Since the subject of the three songs is Sheherezade, one normally assumes that the speaker is Sheherezade herself seducing a young boy. And yet the boy is described in such androgynous terms that one cannot help but wonder why exactly Ravel chose this poem to set. Ravel himself being a sort of sexual enigma and having had no known intimate relationships in his lifetime was often speculated to have been a closeted homosexual. Given this fact, it’s hard not to wonder why he chose to set this song, who this young boy was, and if there was perhaps a deeper message from Ravel himself.
For me, as a singer performing his work, the idea that someone could have been so hidden that he might have spent his whole life putting his emotional and sexual energy into his music touched me deeply.

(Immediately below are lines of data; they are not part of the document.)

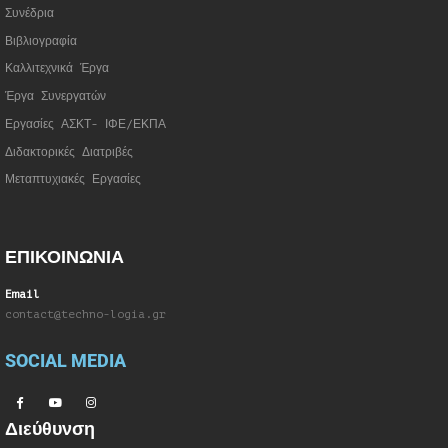
Συνέδρια
Βιβλιογραφία
Καλλιτεχνικά Έργα
Έργα Συνεργατώ
ν
Εργασίες ΑΣΚΤ- ΙΦΕ/ΕΚΠΑ
Διδακτορικές Διατριβές
Μεταπτυχιακές Εργασίες
ΕΠΙΚΟΙΝΩΝΙΑ
Email
contact@techno-logia.gr
SOCIAL MEDIA
Διεύθυνση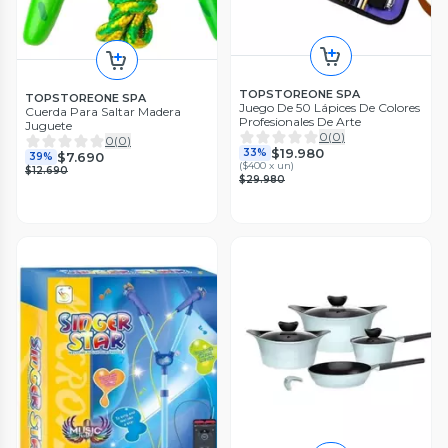
TOPSTOREONE SPA
TOPSTOREONE SPA
Juego De 50 Lápices De Colores
Cuerda Para Saltar Madera
Profesionales De Arte
Juguete
0
(
0
)
0
(
0
)
$19.980
33%
$7.690
39%
(
$400 x un
)
$12.690
$29.980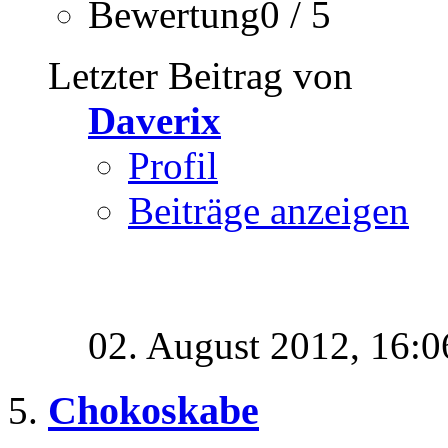
Bewertung0 / 5
Letzter Beitrag von
Daverix
Profil
Beiträge anzeigen
02. August 2012,
16:0
Chokoskabe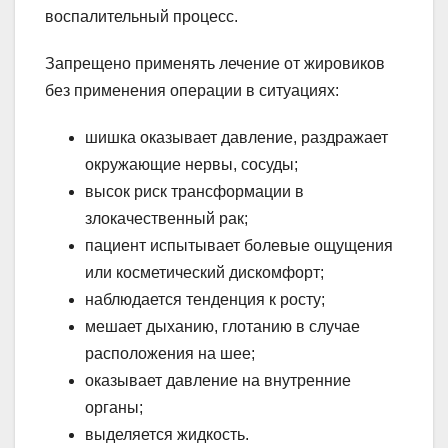
воспалительный процесс.
Запрещено применять лечение от жировиков
без применения операции в ситуациях:
шишка оказывает давление, раздражает
окружающие нервы, сосуды;
высок риск трансформации в
злокачественный рак;
пациент испытывает болевые ощущения
или косметический дискомфорт;
наблюдается тенденция к росту;
мешает дыханию, глотанию в случае
расположения на шее;
оказывает давление на внутренние
органы;
выделяется жидкость.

In singing this work, I often imagined myself to be Ravel himself opening his door and heart to a young man whose feminine appearence and walk might have suggested that they were of like minds. I invite him in. I offer him wine. But he passes leaving me still alone, as ever. As he walks on I see him as both everything I want and everything I want to be—while I remain in my doorway, hidden behind the most sensual and touching music.